CRISPR/Cas9 endogenous C-terminal tagging and overexpression of TcISC1. (A) Schematic representation of the wild-type and endogenous tagged TcISC1 gene. Epimastigotes were endogenously tagged with a 3×c-Myc tag using CRISPR/Cas9 genome editing. (B) PCR analysis for validation of TcISC1 tagging showing expected bands for control cell lines (WT, predicted size, 455 bp) and TcISC1-3×c-Myc cell line (ISC1 Myc, predicted size, 1,738 bp). (C) Western blot analysis of wild-type and TcISC1-3×c-Myc epimastigotes using monoclonal antibodies against c-Myc tag. The predicted protein molecular mass for TcISC1-3×c-Myc was 72 kDa. Molecular markers are on the left. Tubulin was used as a loading control. (D) Localization of endogenously tagged TcISC1-3×c-Myc in epimastigotes using anti-c-Myc antibodies. DIC, differential interference contrast. c-Myc (green), TcISC1-3×c-Myc. BiP (red), endoplasmic reticulum marker. The merge image shows that TcISC1-3×c-Myc (green) colocalizes with BiP (red); Pearson’s correlation coefficient (PCC) = 0.74. Scale bar = 5  µm. (E) Localization of endogenously tagged TcISC1-3×c-Myc in epimastigotes using anti-c-Myc antibodies. DIC, differential interference contrast. c-Myc (green), TcISC1-3×c-Myc. Mitotracker (red), mitochondrial marker. The merge image shows that TcISC1-3×c-Myc (green) colocalizes with Mitotracker (red); PCC = 0.60. Scale bar = 5  µm. (F) Western blot analysis of wild-type and TcISC1-3×HA epimastigotes using monoclonal antibodies against the HA tag.

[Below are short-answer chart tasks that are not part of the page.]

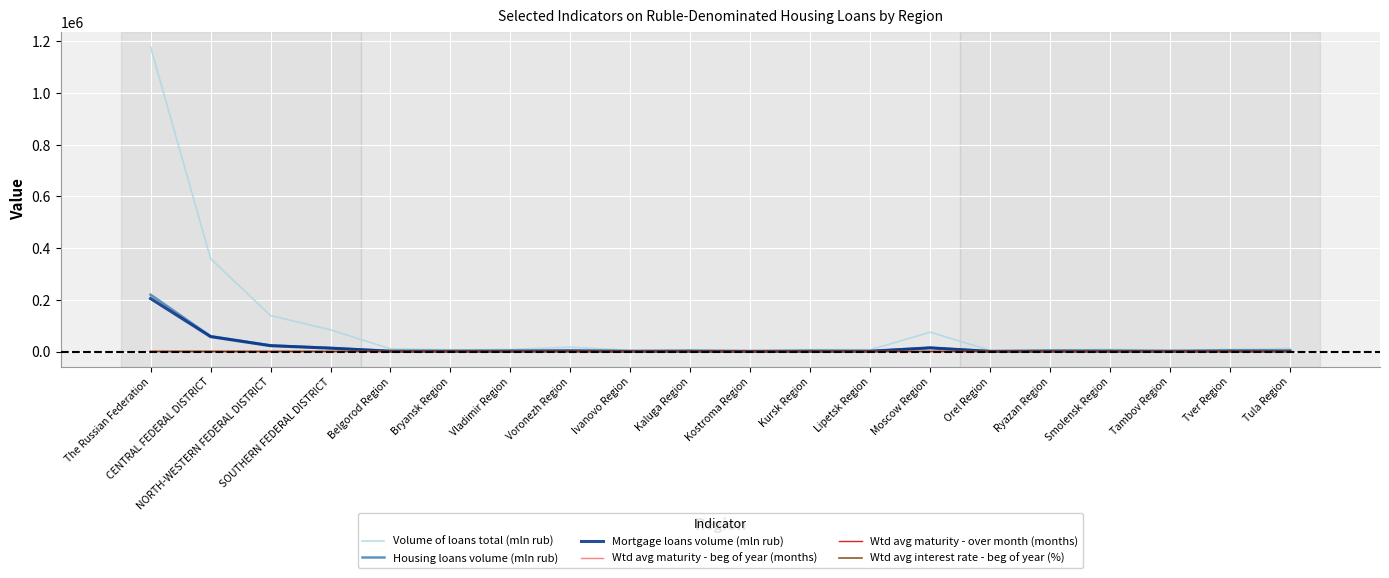

At which category is the sum across all series the highest?

The Russian Federation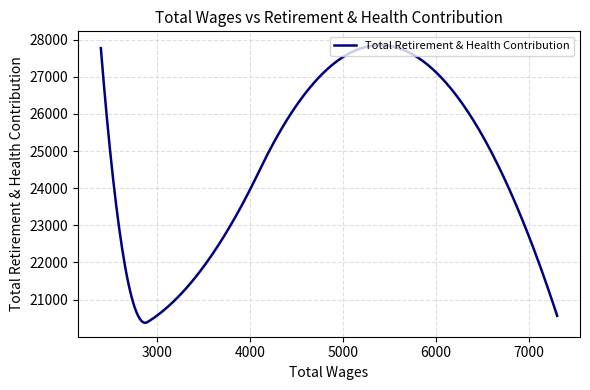

What is the greatest value displayed?

27851.6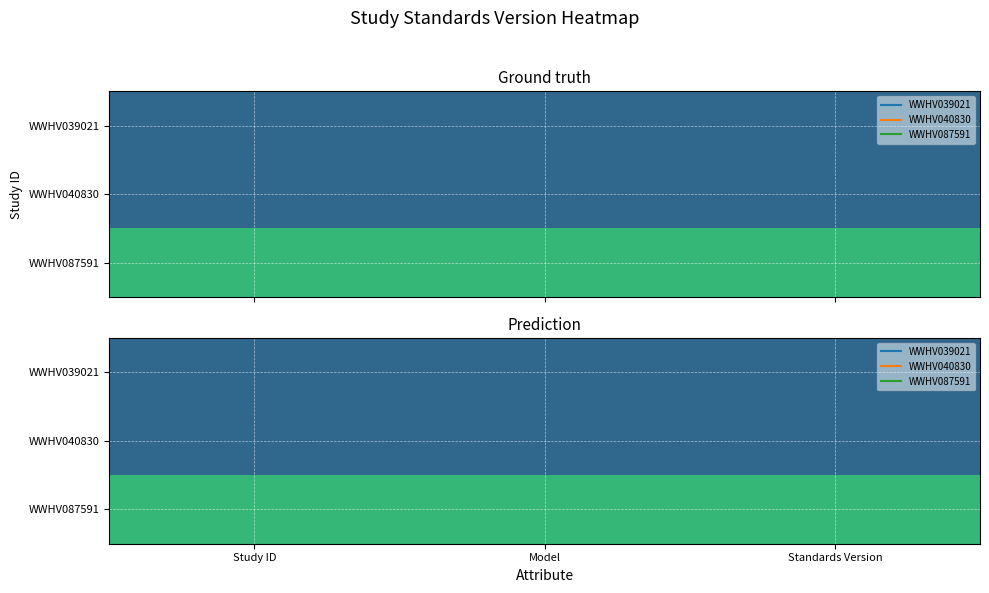

At how many categories does at least one series exceed 1?

3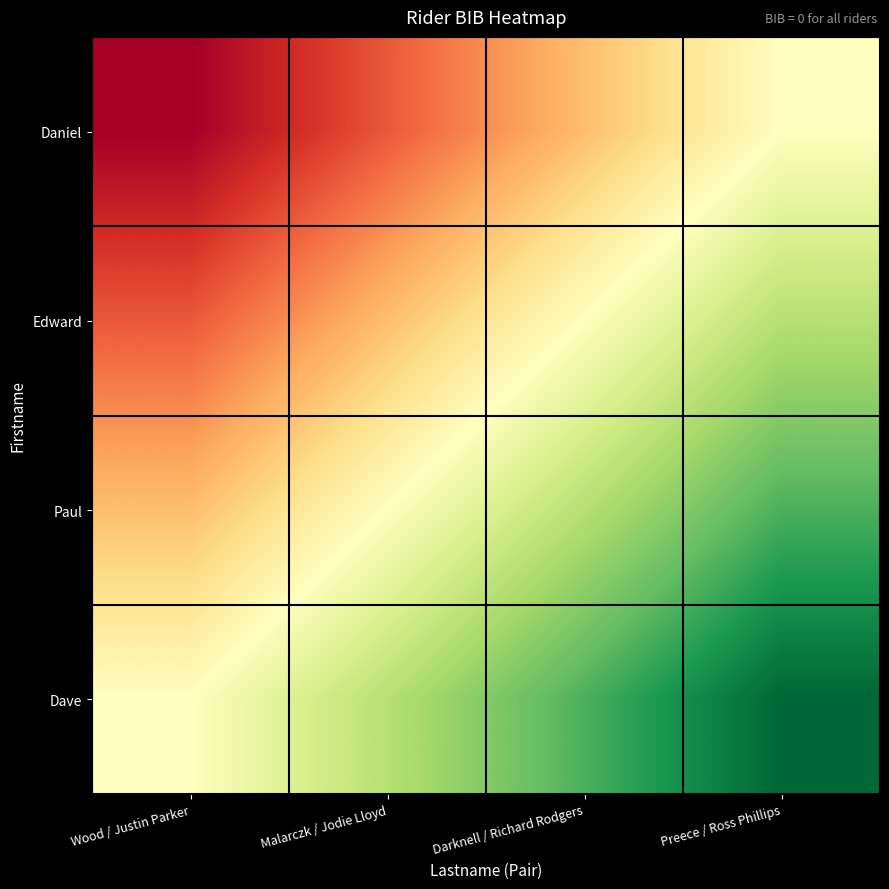

Reading left to right, extract all data points from this chart.

Daniel: Wood / Justin Parker=0.0	Malarczk / Jodie Lloyd=0.2	Darknell / Richard Rodgers=0.3	Preece / Ross Phillips=0.5
Edward: Wood / Justin Parker=0.2	Malarczk / Jodie Lloyd=0.3	Darknell / Richard Rodgers=0.5	Preece / Ross Phillips=0.7
Paul: Wood / Justin Parker=0.3	Malarczk / Jodie Lloyd=0.5	Darknell / Richard Rodgers=0.7	Preece / Ross Phillips=0.8
Dave: Wood / Justin Parker=0.5	Malarczk / Jodie Lloyd=0.7	Darknell / Richard Rodgers=0.8	Preece / Ross Phillips=1.0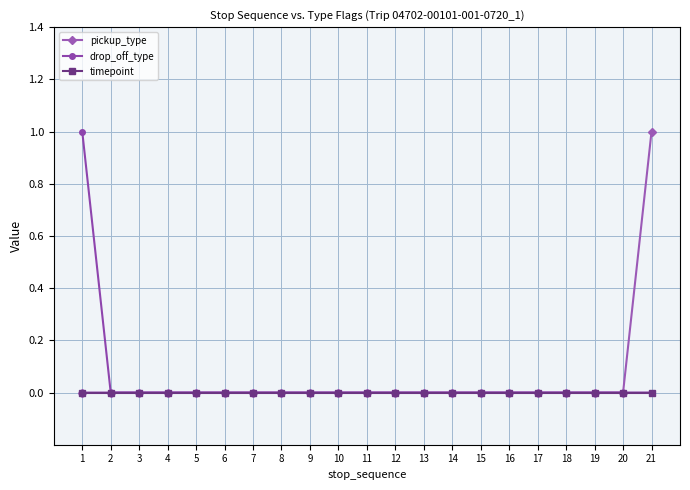

Is it true that pickup_type equals 0 at 12?

True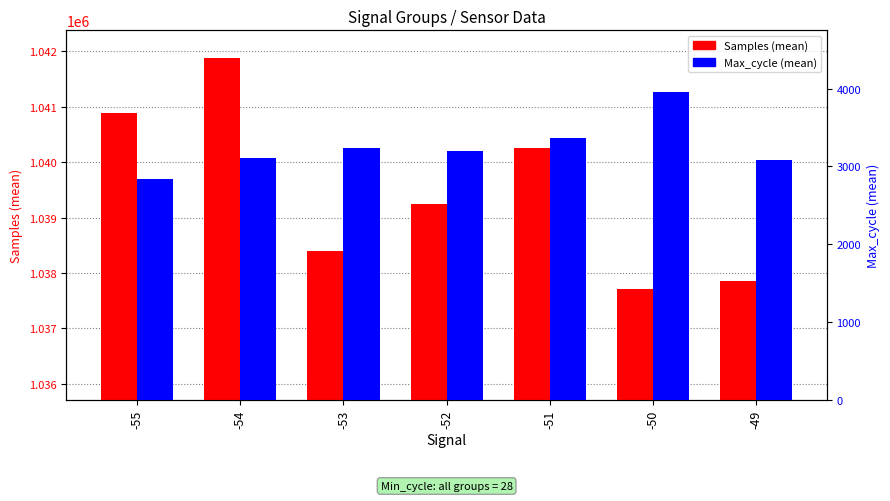

Where is Max_cycle (mean) nearest to the value 3400?

-51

The predicted protein molecular mass for TcISC1-3×HA is 69 kDa. Molecular markers are on the left. Tubulin was used as a loading control. (G) Growth of control (EV, empty vector) and TcISC1-3×HA (ISC1-OE) epimastigotes in the LIT medium. (H) Localization of TcISC1-3×HA in epimastigotes using anti-HA antibodies. DIC, differential interference contrast. HA (green), TcISC1-3×HA. BiP (red), endoplasmic reticulum marker. The merge image shows that TcISC1-3×HA (green) colocalizes with BiP (red); PCC = 0.67. Scale bar = 5  µm. (I) Localization of TcISC1-3×HA in epimastigotes using anti-HA antibodies. DIC, differential interference contrast. HA (green), TcISC1-3×HA. Mitotracker (red), mitochondrial marker. The merge image shows that TcISC1-3×HA (green) colocalizes with Mitotracker (red); PCC = 0.76. Scale bar = 5  µm.